= Excerpted text =

● ● ● ● ●

Join Date: Apr 2009
Location: New Rochelle, NY
Bikes: too many bikes from 1967 10s (5x2)Frejus to a Sumitomo Ti/Chorus aluminum 10s (10x2), plus one non-susp mtn bike I use as my commuter
Mentioned: 11 Post(s)
Tagged: 0 Thread(s)
Quoted: 588 Post(s)
the key is to stay with the same calculator, because once you get used to it you'll know if it gives you high or low numbers and by how much. It'll be consistent, so once you know the fudge (correction) factor it'll be bulletproof.
The problem really originates in the ERD measurement. Some rim companies specify this at the nipple seat (as I do) while others add 4-6mm to the diameter to allow for the height of the nipple. Also, the basic formula calculates to bring the spoke back to the same diameter as the ERD entered, but a few add 2mm to adjust for the thickness of the nipple head.

● ● ● ● ●

[Text extracted from each page]
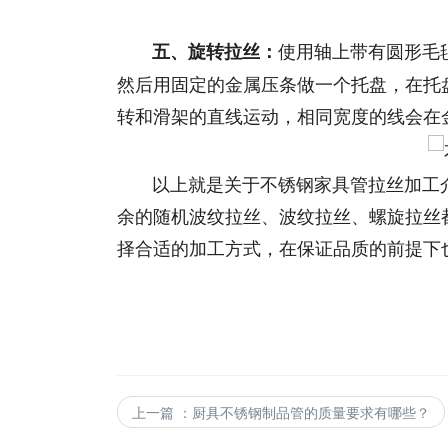
使用轴上带有圆形毛
五、旋转
拉丝：
然后用固定的金属压条做一个托盘，在托
转和滑架的直线运动，相同宽度的线会在
以上就是关于不锈钢家具管拉丝加工介
余的随机波纹拉丝、波纹拉丝、螺旋拉丝
择合适的加工方式，在保证品质的前提下
上一篇
：
厨具不锈钢制品管的质量要求有哪些？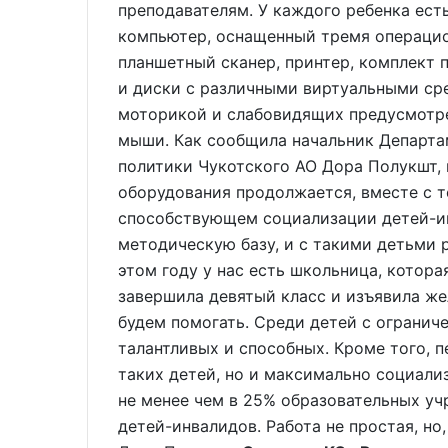
преподавателям. У каждого ребенка ес
компьютер, оснащенный тремя операцио
планшетный сканер, принтер, комплект 
и диски с различными виртуальными сре
моторикой и слабовидящих предусмотр
мыши. Как сообщила начальник Департа
политики Чукотского АО Дора Полукшт,
оборудования продолжается, вместе с т
способствующем социализации детей-ин
методическую базу, и с такими детьми р
этом году у нас есть школьница, котор
завершила девятый класс и изъявила же
будем помогать. Среди детей с ограни
талантливых и способных. Кроме того, п
таких детей, но и максимально социали
не менее чем в 25% образовательных уч
детей-инвалидов. Работа не простая, но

● ● ● ● ●

= Task set =
[A] Please translate this sentence from the forum post about spoke calculators into Spanish: "The problem really originates in the ERD measurement."
[B] Continue the forum post about spoke calculators from its last sentence.

= Outputs for the tasks =
[A] El problema se origina realmente en la medición del ERD.

[B]
So the issue is correcting for the nipple seat/nipple head difference. I avoid the issue, by measuring all the rims myself, at the nipple seat, using the basic formula which I have in an old HP calculator, then adding 2-3mm to reach the top of the nipple. Eliminating the unknown variables gives me results I can count on every time.
An ounce of diagnosis is worth a pound of cure.
“Never argue with an idiot. He will only bring you down to his level and beat you with experience.”, George Carlin
“One accurate measurement is worth a thousand expert opinions”
- Adm Grace Murray Hopper - USN
WARNING, I'm from New York. Thin skinned people should maintain safe distance
Last edited by FBinNY; 04-24-11 at 03:23 PM.